## Excerpted data

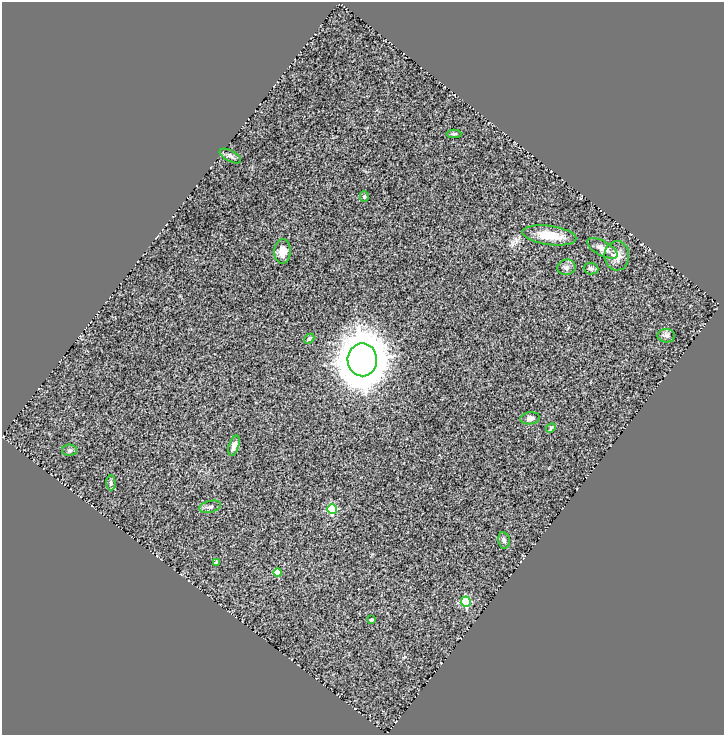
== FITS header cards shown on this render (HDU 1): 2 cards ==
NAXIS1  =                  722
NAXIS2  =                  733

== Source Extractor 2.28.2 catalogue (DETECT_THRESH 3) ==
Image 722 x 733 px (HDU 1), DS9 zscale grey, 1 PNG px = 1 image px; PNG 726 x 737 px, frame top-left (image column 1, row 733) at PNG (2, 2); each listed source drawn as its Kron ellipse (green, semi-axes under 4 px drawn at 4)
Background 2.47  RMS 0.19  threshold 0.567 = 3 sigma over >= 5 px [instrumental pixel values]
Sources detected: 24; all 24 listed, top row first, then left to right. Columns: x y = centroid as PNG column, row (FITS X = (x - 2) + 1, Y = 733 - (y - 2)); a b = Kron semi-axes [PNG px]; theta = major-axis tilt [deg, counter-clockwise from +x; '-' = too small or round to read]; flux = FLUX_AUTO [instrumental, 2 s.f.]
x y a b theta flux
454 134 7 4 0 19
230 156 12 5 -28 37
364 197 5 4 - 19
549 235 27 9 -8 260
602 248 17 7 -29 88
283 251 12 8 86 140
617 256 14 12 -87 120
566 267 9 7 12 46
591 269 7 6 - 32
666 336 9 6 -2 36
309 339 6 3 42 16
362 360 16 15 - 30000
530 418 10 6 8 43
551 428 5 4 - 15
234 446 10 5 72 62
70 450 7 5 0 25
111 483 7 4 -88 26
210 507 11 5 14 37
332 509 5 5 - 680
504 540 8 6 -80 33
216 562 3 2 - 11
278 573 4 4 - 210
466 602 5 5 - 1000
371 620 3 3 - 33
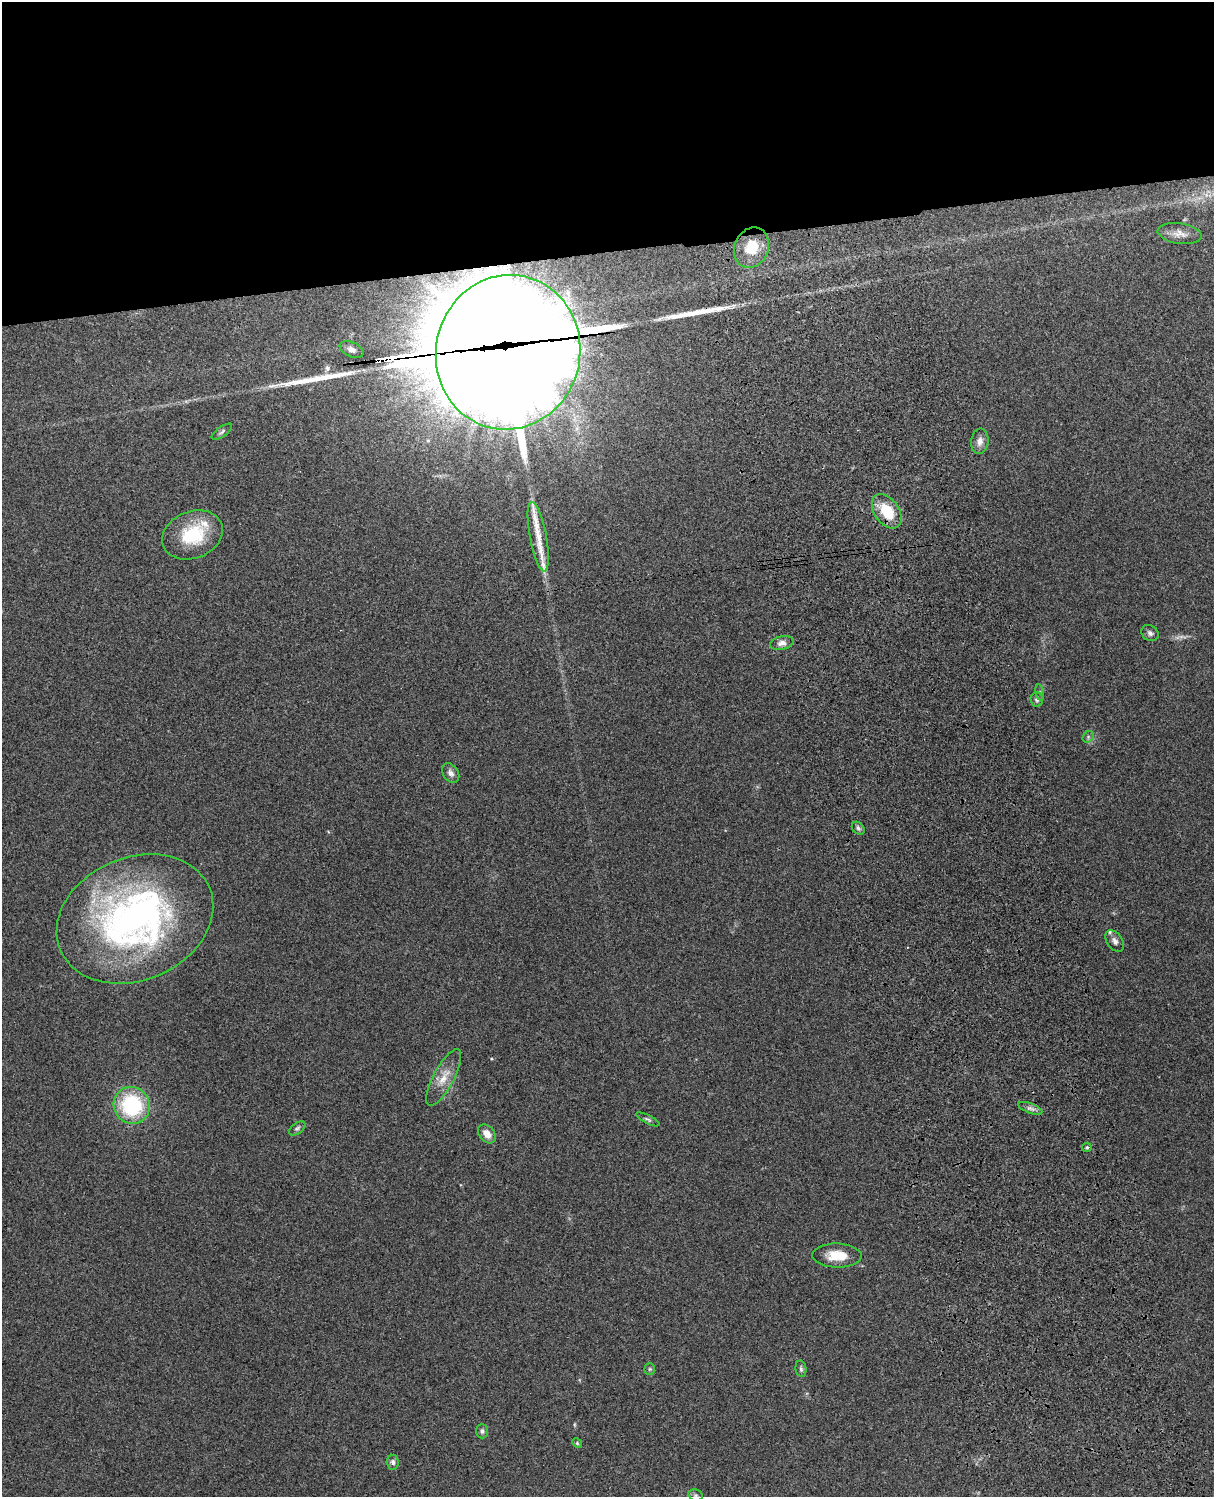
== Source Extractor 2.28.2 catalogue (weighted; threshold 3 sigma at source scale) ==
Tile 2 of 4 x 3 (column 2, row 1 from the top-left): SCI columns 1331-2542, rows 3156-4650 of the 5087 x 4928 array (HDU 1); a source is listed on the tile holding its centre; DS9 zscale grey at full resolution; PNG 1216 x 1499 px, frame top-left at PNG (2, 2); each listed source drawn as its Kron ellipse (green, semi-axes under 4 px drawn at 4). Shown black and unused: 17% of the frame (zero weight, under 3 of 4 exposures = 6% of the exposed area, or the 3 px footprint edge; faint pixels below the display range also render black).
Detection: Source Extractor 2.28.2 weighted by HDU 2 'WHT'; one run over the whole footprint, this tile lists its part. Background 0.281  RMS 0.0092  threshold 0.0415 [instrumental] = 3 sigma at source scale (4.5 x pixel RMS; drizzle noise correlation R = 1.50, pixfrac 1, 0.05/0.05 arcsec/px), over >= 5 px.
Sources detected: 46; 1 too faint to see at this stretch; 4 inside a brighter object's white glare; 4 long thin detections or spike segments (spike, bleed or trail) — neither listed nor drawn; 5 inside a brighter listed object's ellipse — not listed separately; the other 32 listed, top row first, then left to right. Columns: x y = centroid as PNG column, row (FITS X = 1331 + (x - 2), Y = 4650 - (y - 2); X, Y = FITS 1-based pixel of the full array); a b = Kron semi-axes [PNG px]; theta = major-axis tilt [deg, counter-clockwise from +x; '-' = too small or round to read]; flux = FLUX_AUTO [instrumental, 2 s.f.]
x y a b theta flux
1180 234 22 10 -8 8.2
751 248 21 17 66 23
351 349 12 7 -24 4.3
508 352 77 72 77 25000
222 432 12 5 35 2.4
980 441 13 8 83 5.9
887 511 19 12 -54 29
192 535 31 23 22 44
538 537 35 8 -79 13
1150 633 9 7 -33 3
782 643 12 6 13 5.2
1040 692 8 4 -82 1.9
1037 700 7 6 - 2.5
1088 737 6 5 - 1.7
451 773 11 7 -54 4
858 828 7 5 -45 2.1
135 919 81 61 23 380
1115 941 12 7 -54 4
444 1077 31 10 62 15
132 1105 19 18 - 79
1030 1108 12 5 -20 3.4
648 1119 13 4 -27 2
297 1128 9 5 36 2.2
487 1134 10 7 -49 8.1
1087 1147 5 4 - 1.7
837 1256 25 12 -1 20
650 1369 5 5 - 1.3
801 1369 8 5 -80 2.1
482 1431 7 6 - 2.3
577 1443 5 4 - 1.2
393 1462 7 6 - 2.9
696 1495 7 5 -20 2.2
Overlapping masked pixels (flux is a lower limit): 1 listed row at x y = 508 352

## Request
Extract each line of the material above that contains the string "catalogue", treating uppercase and lowercase as distinct, and copy those lines in full.

## Answer to this task
== Source Extractor 2.28.2 catalogue (DETECT_THRESH 3) ==
== Source Extractor 2.28.2 catalogue (weighted; threshold 3 sigma at source scale) ==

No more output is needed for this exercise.